The reason for this is that I'm building with debug (-g). With debug, I get a local version of the routine printcount(), and I get a globalised version of the variable count. If I remove -g, I get the following output from nm:

bash-3.00$ nm libt.so|grep count
[29]    |     66316|       4|OBJT |LOCL |0    |11     |count
[36]    |         0|       0|FUNC |GLOB |0    |UNDEF  |printcount

The variable count has local scope, which is what we expected - it is no longer exported from the file, so we have avoided possible name conflicts there. However, printcount() is now no longer defined. That might be ok so long as we don't actually call the routine:

bash-3.00$ dis libt.so|grep printcount
printcount()
         2e4:  7f ff ff ef  call        printcount      ! 0x2a0

Oops. We've hit the rule about needing to provide an extern version of any inline functions. Once again, I suggest parsing Douglas Walls' discussion of the topic for the gory details. Anyhow, the upshot is that this library wouldn't work. The fix is trivial, declare printcount() to be static inline, and the compiler will generate the local version of the function:

bash-3.00$ cc -G -O -o libt.so t.c
bash-3.00$ nm libt.so |grep count
[29]    |     66448|       4|OBJT |LOCL |0    |11     |count
[30]    |       664|      52|FUNC |LOCL |0    |5      |printcount

With these fixes the library no longer exports any functions but the ones I left with external linkage. This substantially reduces the risk of "undefined behaviour".

Understanding binary size

One of my colleagues, Miriam Blatt, has written a great article about understanding the size of binary objects. This is worth a read because it describes both what goes into the objects and what tools you can use to discover this information.

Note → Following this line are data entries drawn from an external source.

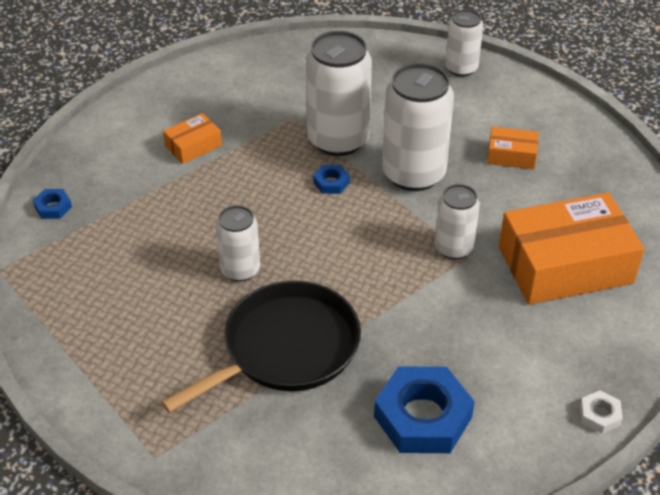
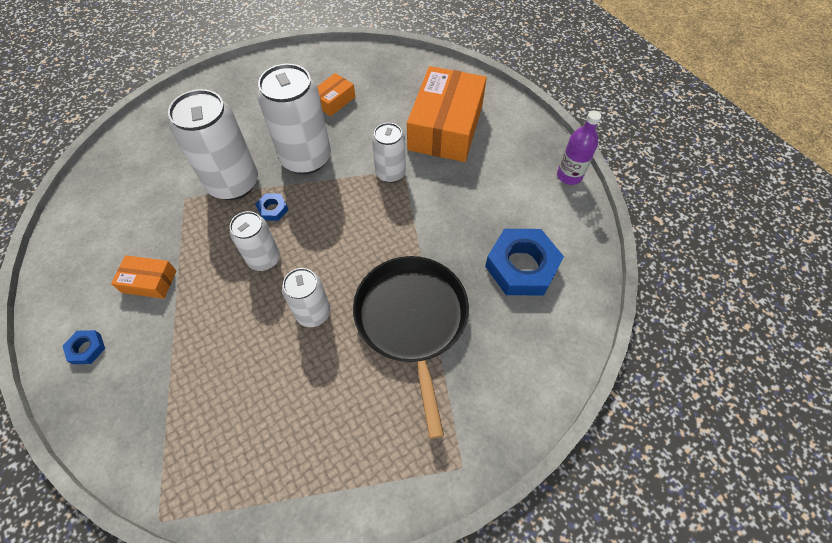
camera: 60 degrees left, 15 degrees up
(53, 207) = (119, 433): blue nut -> blue nut (87, 349)
(193, 146) = (149, 281): orange box -> orange box turned 75 degrees counterclockwise
(461, 68) = (230, 80): white can -> white can (264, 259)
(600, 415) = (569, 176): white nut -> purple bottle

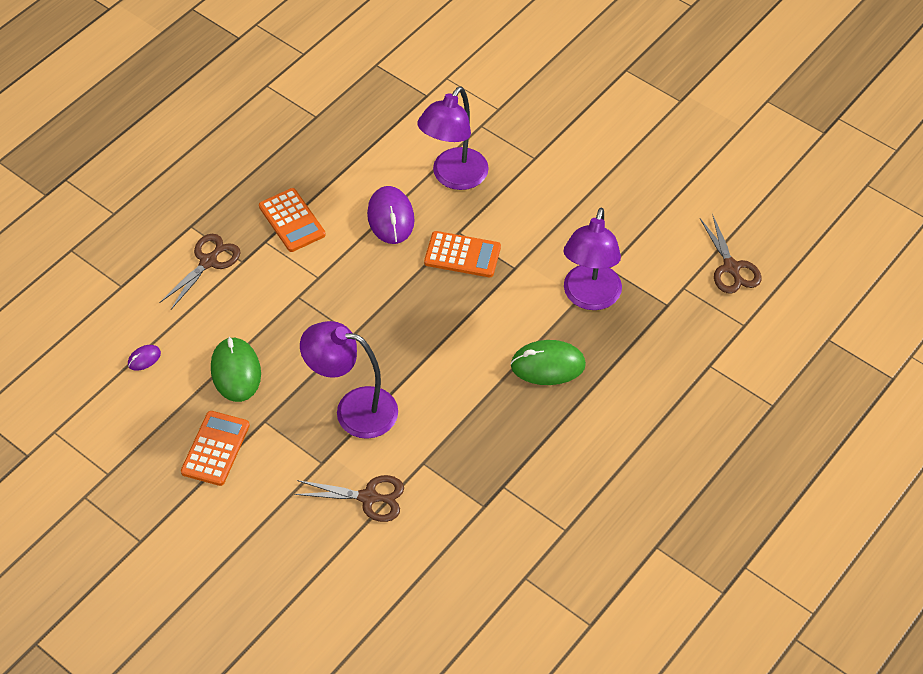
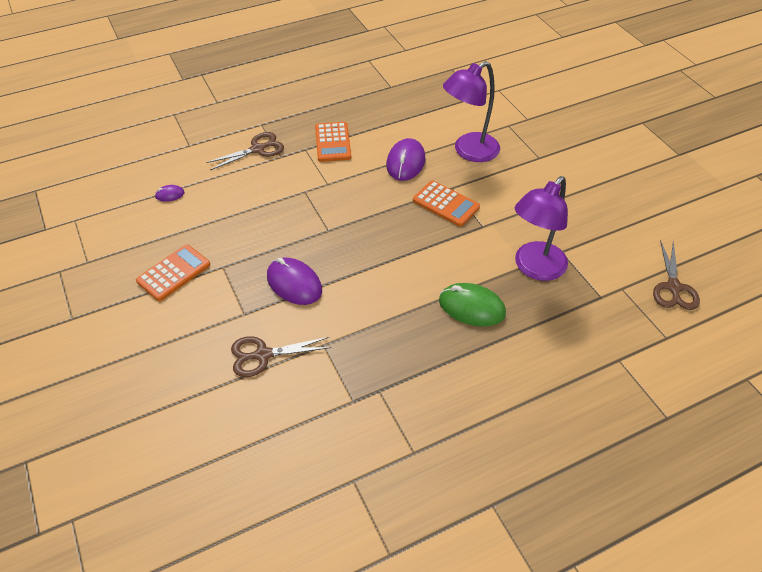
camera: 25 degrees right, 5 degrees down
(236, 371) = (226, 225): green mouse -> none
(353, 410) = (294, 283): purple lamp -> purple mouse
(369, 497) = (263, 355): brown scissors -> brown scissors turned 135 degrees clockwise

What's inlined by -xlibmil

The compiler flag -xlibmil provides inline templates for some critical maths functions, but it comes with the optimisation that it does not set errno for these functions. The functions it inlines can vary from release to release, so it's useful to be able to see which functions are inlined, and determine whether you care that they don't set errno. You can see the list of functions using the command:

grep inline /compilerpath/prod/lib/libm.il
        .inline sqrtf,1
        .inline sqrt,2
        .inline ceil,2
        .inline ceilf,1
        .inline floor,2
        .inline floorf,1
        .inline rint,2
        .inline rintf,1
...

From a cursory glance at the list I got when I did this just now, I can only see sqrt as a function that sets errno. So if you use sqrt and you care about whether it set errno, then don't use -xlibmil.